§ **演習課題 A**
次の本文を、一字も変えずにすべて書き写してください。

§ **本文**
━━━━━━━━━━
3  女性宇宙飛行に挑戦したテレシコワさん
 さて、三十五年前(1963年)の六月十六日――。この日の午後零時三十分(日本時間・午後六時三十分)、人類で初めて、一人の女性が大宇宙へと飛び立っていきました。その凛々しき微笑の若き「女性宇宙飛行士」こそ、私たちの親しい友人である、ロシアのテレシコワさんであります。
 彼女のことは、『新・人間革命』や『世界の指導者と語る』でも書きつづりました。
 「私はカモメ!」と声をはずませながら、彼女は、宇宙船ボストーク六号に乗って、三日間(七十時間五十分)で、地球を四十八周しております。
 宇宙から、「ふるさと」の青き地球が、いかに尊く懐かしく見えるか――。その感動を、「カモメさん」は、私たち夫婦に、しみじみと語ってくれました。(テレシコワさんとは1975年5月、87年5月、90年7月の三度にわたり、モスクワで語らいを重ねている)
 各大陸も、各大洋も、それぞれの美しさを放っていたといいます。
 テレシコワさんは、もともと紡績工場の女工として働く平凡な乙女でした。その彼女が、積極果敢な挑戦を続け、厳しい訓練に耐え抜いて、「宇宙飛行」というロマンを、ついに勝ち取ったのであります。その人生は、「うまくいかなければ、あきらめる」などという弱々しい悲観とは、まったく無縁です。彼女は言います。
 「いたずらに好いお天気を待って、岸辺に坐ってはいられません。未来のためにたたかい、勇敢に困難を克服すべきです」(『テレシコワ自伝』宮崎一夫訳、合同出版)
━━━━━━━━━━
§ **提供項目**
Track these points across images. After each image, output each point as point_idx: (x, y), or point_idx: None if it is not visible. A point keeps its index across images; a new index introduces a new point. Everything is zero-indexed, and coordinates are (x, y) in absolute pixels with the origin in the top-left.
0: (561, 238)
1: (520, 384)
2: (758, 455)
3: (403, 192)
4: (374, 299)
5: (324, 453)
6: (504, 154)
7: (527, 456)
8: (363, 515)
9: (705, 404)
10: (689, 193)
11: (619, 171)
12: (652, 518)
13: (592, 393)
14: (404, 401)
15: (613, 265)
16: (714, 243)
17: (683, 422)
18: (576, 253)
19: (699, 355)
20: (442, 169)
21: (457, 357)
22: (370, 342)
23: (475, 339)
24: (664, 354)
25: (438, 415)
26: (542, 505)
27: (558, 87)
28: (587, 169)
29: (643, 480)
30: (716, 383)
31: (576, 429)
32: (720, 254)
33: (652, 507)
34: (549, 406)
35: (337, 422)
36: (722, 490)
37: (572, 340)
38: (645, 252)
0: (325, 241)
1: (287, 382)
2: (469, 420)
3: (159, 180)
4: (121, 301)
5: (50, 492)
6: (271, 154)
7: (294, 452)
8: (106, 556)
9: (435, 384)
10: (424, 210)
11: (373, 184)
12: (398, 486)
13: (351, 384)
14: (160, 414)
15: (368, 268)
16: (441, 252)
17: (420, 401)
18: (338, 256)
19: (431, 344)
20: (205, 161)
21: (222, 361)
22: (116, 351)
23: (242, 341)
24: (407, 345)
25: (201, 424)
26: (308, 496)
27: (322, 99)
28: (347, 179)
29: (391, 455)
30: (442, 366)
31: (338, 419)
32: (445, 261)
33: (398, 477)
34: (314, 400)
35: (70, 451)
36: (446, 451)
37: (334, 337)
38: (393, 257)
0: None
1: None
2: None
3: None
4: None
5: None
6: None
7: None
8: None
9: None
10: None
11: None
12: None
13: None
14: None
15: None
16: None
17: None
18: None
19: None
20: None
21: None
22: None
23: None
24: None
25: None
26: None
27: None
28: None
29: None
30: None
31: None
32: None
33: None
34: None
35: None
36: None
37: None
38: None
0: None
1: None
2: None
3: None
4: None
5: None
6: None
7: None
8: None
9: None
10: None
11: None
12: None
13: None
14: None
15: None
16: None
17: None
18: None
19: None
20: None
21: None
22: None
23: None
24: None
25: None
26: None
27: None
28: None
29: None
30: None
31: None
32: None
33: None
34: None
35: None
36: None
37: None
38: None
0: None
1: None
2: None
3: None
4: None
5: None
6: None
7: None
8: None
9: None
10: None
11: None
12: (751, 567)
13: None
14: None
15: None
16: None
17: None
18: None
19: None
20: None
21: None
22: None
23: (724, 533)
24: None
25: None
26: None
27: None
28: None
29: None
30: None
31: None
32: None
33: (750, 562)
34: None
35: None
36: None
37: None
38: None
━━━━━━━━━━
§ **演習課題 B**
上の提供項目のうち、冒頭の行から「17: (683, 422)」を含む行までの部分を、「pixels」を「px」に置き換えて更新してください。それ以外は変えず、その部分だけを示してください。

§ **正解 A**
3  女性宇宙飛行に挑戦したテレシコワさん
 さて、三十五年前(1963年)の六月十六日――。この日の午後零時三十分(日本時間・午後六時三十分)、人類で初めて、一人の女性が大宇宙へと飛び立っていきました。その凛々しき微笑の若き「女性宇宙飛行士」こそ、私たちの親しい友人である、ロシアのテレシコワさんであります。
 彼女のことは、『新・人間革命』や『世界の指導者と語る』でも書きつづりました。
 「私はカモメ!」と声をはずませながら、彼女は、宇宙船ボストーク六号に乗って、三日間(七十時間五十分)で、地球を四十八周しております。
 宇宙から、「ふるさと」の青き地球が、いかに尊く懐かしく見えるか――。その感動を、「カモメさん」は、私たち夫婦に、しみじみと語ってくれました。(テレシコワさんとは1975年5月、87年5月、90年7月の三度にわたり、モスクワで語らいを重ねている)
 各大陸も、各大洋も、それぞれの美しさを放っていたといいます。
 テレシコワさんは、もともと紡績工場の女工として働く平凡な乙女でした。その彼女が、積極果敢な挑戦を続け、厳しい訓練に耐え抜いて、「宇宙飛行」というロマンを、ついに勝ち取ったのであります。その人生は、「うまくいかなければ、あきらめる」などという弱々しい悲観とは、まったく無縁です。彼女は言います。
 「いたずらに好いお天気を待って、岸辺に坐ってはいられません。未来のためにたたかい、勇敢に困難を克服すべきです」(『テレシコワ自伝』宮崎一夫訳、合同出版)

§ **正解 B**
Track these points across images. After each image, output each point as point_idx: (x, y), or point_idx: None if it is not visible. A point keeps its index across images; a new index introduces a new point. Everything is zero-indexed, and coordinates are (x, y) in absolute px with the origin in the top-left.
0: (561, 238)
1: (520, 384)
2: (758, 455)
3: (403, 192)
4: (374, 299)
5: (324, 453)
6: (504, 154)
7: (527, 456)
8: (363, 515)
9: (705, 404)
10: (689, 193)
11: (619, 171)
12: (652, 518)
13: (592, 393)
14: (404, 401)
15: (613, 265)
16: (714, 243)
17: (683, 422)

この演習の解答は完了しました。